====== Text under study ======

John Roughan is an editorial writer and columnist for the New Zealand Herald.

NZ memories: New York under attack on 'nine-eleven'

150 Years of Memories: In 2001, we knew the world had changed forever.

An aircraft heads toward the second tower of the World Trade Center in New York. Photo / File
An aircraft heads toward the second tower of the World Trade Center in New York. Photo / File

Phone calls woke editors in New Zealand in the small hours. Bleary-eyed they turned on a TV and could hardly believe what they saw. One of the twin towers of New York's World Trade Centre was on fire. An airliner had flown into it.

Herald news editor David Hastings, just home from the night's work, hurriedly put his shoes back on, his eyes fastened to the scene on the screen. Replays showed the plane coming in low over Manhattan in bright morning sunshine, catching the attention of New Yorkers in the street who watched in disbelief as it flew into the building high above them.

By then millions around the world were watching screens. As they watched, a camera trained on the burning tower showed a distant aircraft approaching.

They watched stunned, as that plane flew straight into the second tower.

======

Work request 1 —
In the article on New Zealand memories of nine-eleven, what position did David Hastings hold at the Herald?
Work request 2 —
Extract the passage of the article on New Zealand memories of nine-eleven that runs from "Herald news editor" up to and including "high above them.".
Work request 3 —
Extend the article on New Zealand memories of nine-eleven, starting after its final sentence.
The data after this point comes from an unrelated source.

====== Dataset excerpts ======

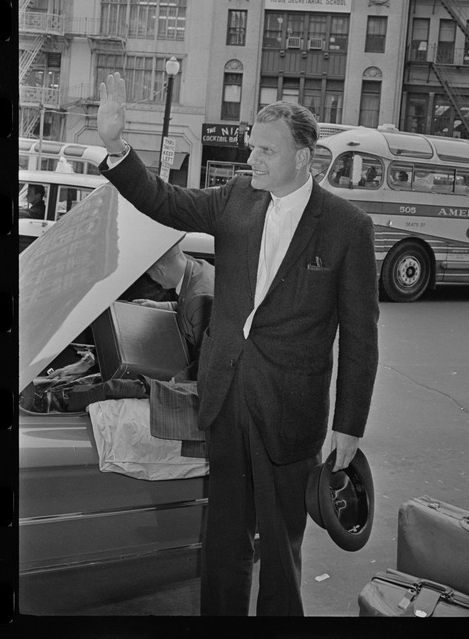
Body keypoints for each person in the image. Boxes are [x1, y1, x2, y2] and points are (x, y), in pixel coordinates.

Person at [97, 72, 379, 617]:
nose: (253, 159)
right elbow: (166, 201)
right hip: (227, 400)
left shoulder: (347, 227)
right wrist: (117, 147)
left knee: (280, 551)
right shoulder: (235, 199)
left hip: (289, 412)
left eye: (266, 150)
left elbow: (361, 334)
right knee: (224, 544)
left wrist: (350, 424)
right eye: (252, 147)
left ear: (305, 158)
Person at [132, 240, 215, 382]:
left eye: (150, 275)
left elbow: (205, 361)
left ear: (160, 270)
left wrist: (171, 383)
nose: (153, 280)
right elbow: (191, 306)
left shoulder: (201, 298)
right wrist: (163, 307)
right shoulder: (197, 268)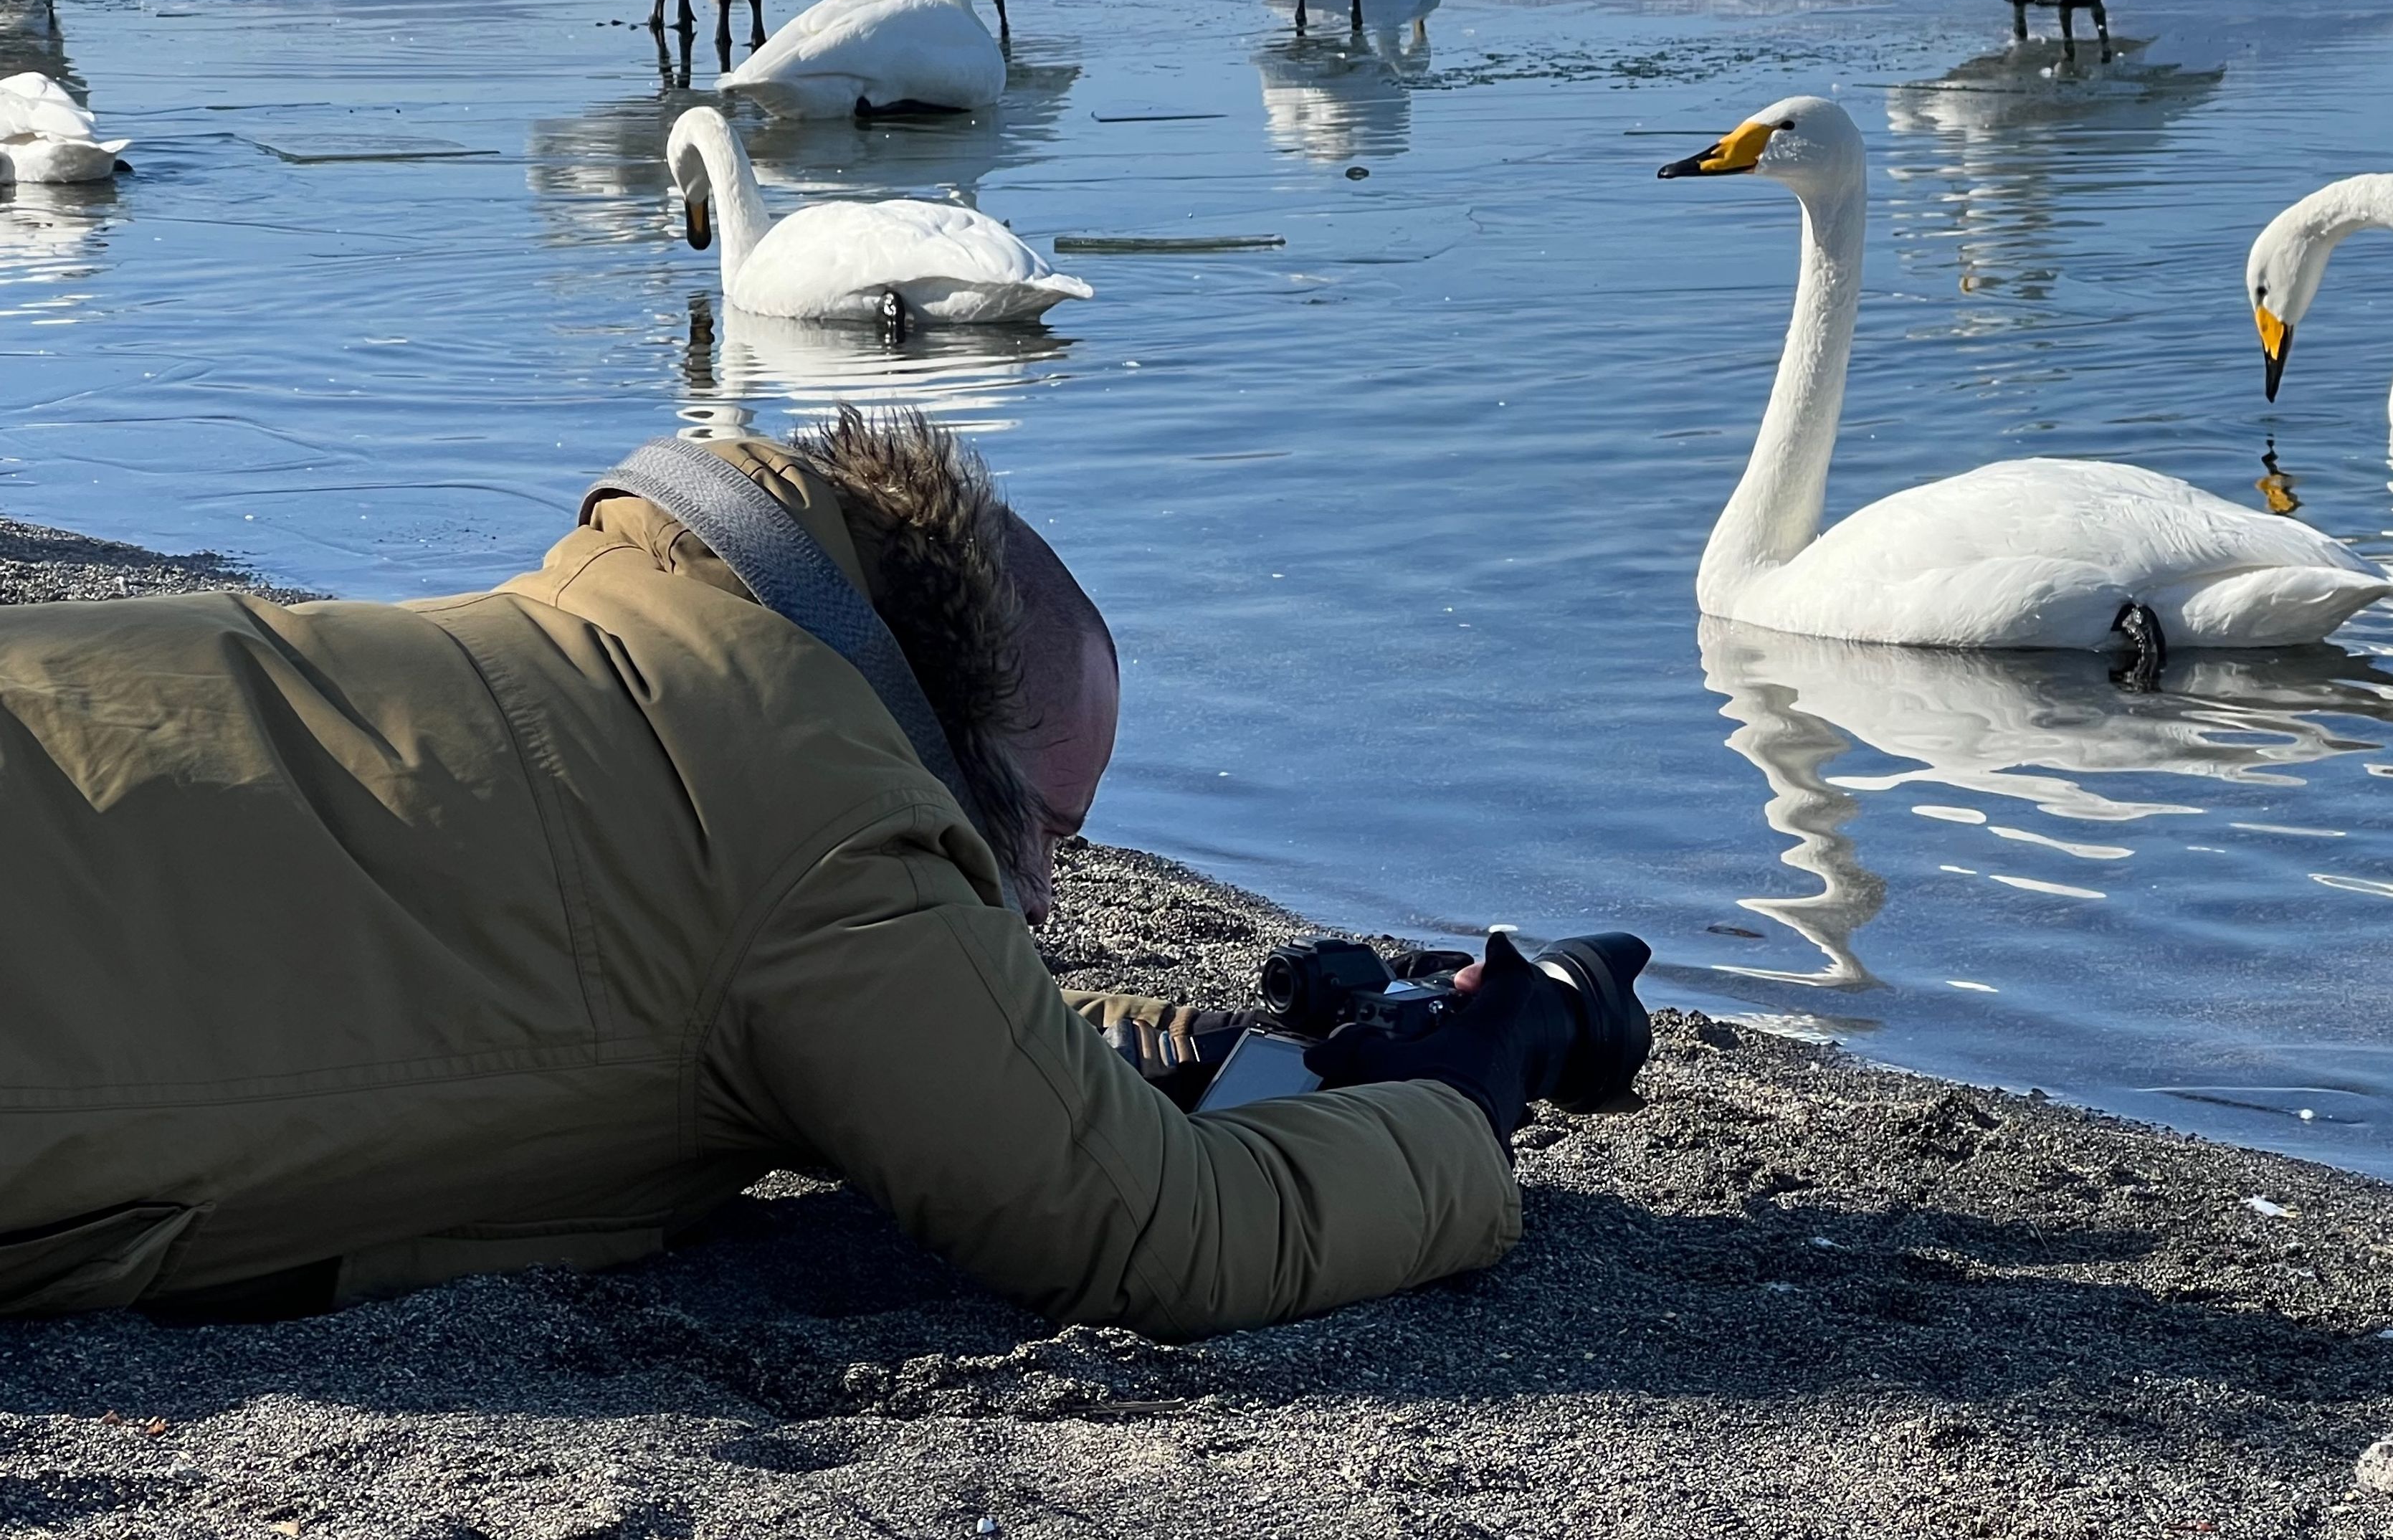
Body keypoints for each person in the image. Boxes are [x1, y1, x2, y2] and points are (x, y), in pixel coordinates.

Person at [0, 409, 1616, 1336]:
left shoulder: (634, 646)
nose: (1047, 899)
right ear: (935, 723)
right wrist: (1472, 1098)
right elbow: (1158, 1232)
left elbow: (725, 974)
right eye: (1043, 830)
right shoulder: (816, 822)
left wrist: (1150, 1040)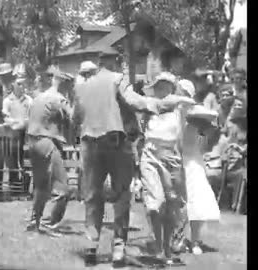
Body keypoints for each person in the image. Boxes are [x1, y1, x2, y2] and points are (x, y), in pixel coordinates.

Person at [73, 53, 195, 267]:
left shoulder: (82, 85)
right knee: (121, 196)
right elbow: (137, 102)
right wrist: (168, 103)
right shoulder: (118, 79)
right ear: (116, 62)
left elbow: (75, 116)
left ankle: (91, 246)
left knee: (92, 195)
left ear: (99, 64)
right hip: (115, 143)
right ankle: (118, 249)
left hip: (89, 144)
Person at [138, 72, 189, 263]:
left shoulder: (180, 107)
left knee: (171, 205)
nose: (163, 89)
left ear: (172, 88)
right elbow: (140, 131)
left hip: (172, 157)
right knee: (155, 204)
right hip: (150, 154)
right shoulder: (148, 106)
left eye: (166, 85)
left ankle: (166, 248)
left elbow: (192, 133)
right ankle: (158, 246)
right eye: (159, 85)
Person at [25, 67, 75, 234]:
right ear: (64, 84)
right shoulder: (59, 99)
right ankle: (47, 224)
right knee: (62, 189)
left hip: (32, 142)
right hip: (46, 142)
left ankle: (34, 221)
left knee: (41, 187)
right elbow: (75, 117)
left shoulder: (38, 98)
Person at [180, 105, 221, 255]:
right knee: (180, 205)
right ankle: (179, 239)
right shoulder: (176, 120)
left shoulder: (200, 124)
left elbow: (205, 146)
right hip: (179, 163)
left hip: (194, 165)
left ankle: (195, 240)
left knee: (197, 203)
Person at [2, 75, 33, 191]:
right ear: (13, 85)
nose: (22, 86)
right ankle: (14, 185)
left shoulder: (29, 100)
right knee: (12, 161)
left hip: (26, 136)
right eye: (19, 84)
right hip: (12, 137)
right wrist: (18, 123)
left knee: (25, 162)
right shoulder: (7, 101)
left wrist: (21, 123)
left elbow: (31, 117)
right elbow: (6, 119)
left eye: (23, 83)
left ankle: (25, 186)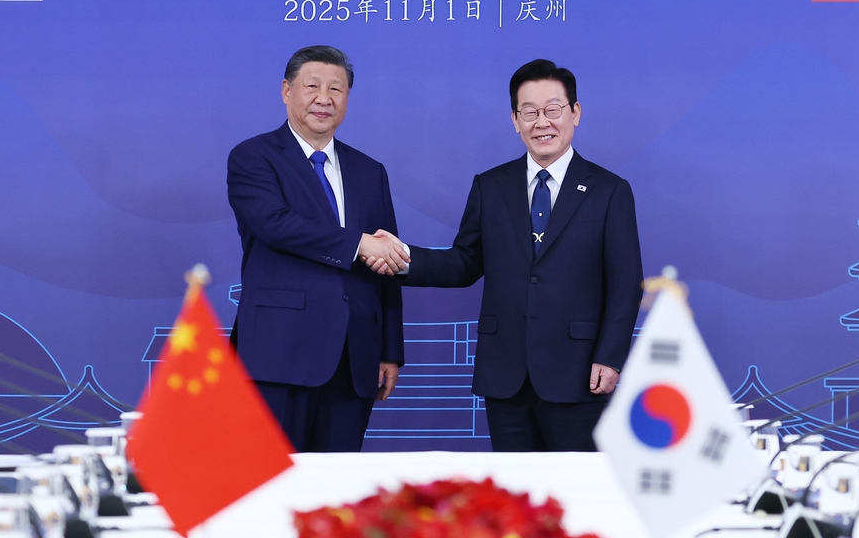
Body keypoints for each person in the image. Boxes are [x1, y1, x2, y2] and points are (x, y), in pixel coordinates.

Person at [367, 59, 643, 451]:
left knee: (577, 496)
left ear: (575, 113)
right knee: (517, 494)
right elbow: (464, 262)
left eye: (553, 109)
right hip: (506, 374)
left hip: (579, 373)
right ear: (515, 119)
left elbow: (625, 283)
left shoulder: (609, 190)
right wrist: (402, 256)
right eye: (529, 112)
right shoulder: (491, 186)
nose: (541, 122)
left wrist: (611, 357)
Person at [226, 45, 410, 452]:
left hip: (354, 359)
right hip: (279, 354)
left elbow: (387, 260)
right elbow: (276, 226)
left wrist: (389, 350)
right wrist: (358, 243)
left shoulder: (369, 170)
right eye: (312, 86)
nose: (324, 98)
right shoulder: (253, 157)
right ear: (286, 90)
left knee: (338, 492)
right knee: (272, 486)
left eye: (336, 89)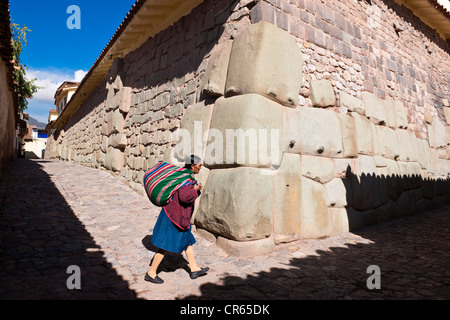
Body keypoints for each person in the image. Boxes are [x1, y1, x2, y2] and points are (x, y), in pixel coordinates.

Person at [144, 155, 209, 284]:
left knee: (187, 241)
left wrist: (195, 189)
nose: (200, 168)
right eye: (199, 165)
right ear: (192, 166)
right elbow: (184, 197)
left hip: (177, 216)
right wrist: (196, 190)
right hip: (175, 218)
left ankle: (194, 268)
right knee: (164, 246)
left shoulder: (184, 175)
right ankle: (151, 273)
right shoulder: (187, 179)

======

Your response 1 —
He was the Herald news editor.

Your response 2 —
Herald news editor David Hastings, just home from the night's work, hurriedly put his shoes back on, his eyes fastened to the scene on the screen. Replays showed the plane coming in low over Manhattan in bright morning sunshine, catching the attention of New Yorkers in the street who watched in disbelief as it flew into the building high above them.

Your response 3 —
Reports were coming in from Washington that an airliner had flown into the Pentagon. Another had crashed in Pennsylvania.

New York's mayor Rudy Giuliani came on, calm because he had to be. The United States was under attack. By who or what, nobody knew. How big it might be, how far it might go?

For a terrible hour or so, the world seemed to lose its bearings. The US Air Force was getting fighters up and all civil air craft were ordered to land. But the president, George W. Bush, had been taken into hiding and no word came from the White House.

Only Giuliani was there to give what reassurance he could. As he was speaking, the first tower began to fall, slowly, almost gracefully succumbing to the fire within. It imploded, floor by floor, the weight of each floor crushing the one below.

Then the second tower came down, exactly the same way.

In that terrible hour a small, hastily summoned Herald team put together a special edition of the paper and had it on Auckland's inner city streets by dawn.

More staff were called into work early that morning to produce another edition for midday.

By then the world was regaining some equilibrium. No more commercial airliners had been hi-jacked by suicide pilots and turned into guided missiles laden with people.

The president emerged at last, saying something about evil and vengeance.

Until that day scarcely anyone had heard of al-Qaeda or Osama bin Laden, or spoke of "nine-eleven".

It was just a year into a new century. The Cold War and most other conflicts of the old century had been settled. That day a medieval religious militancy came out of a clear blue sky to shake the new world and give it a new challenge.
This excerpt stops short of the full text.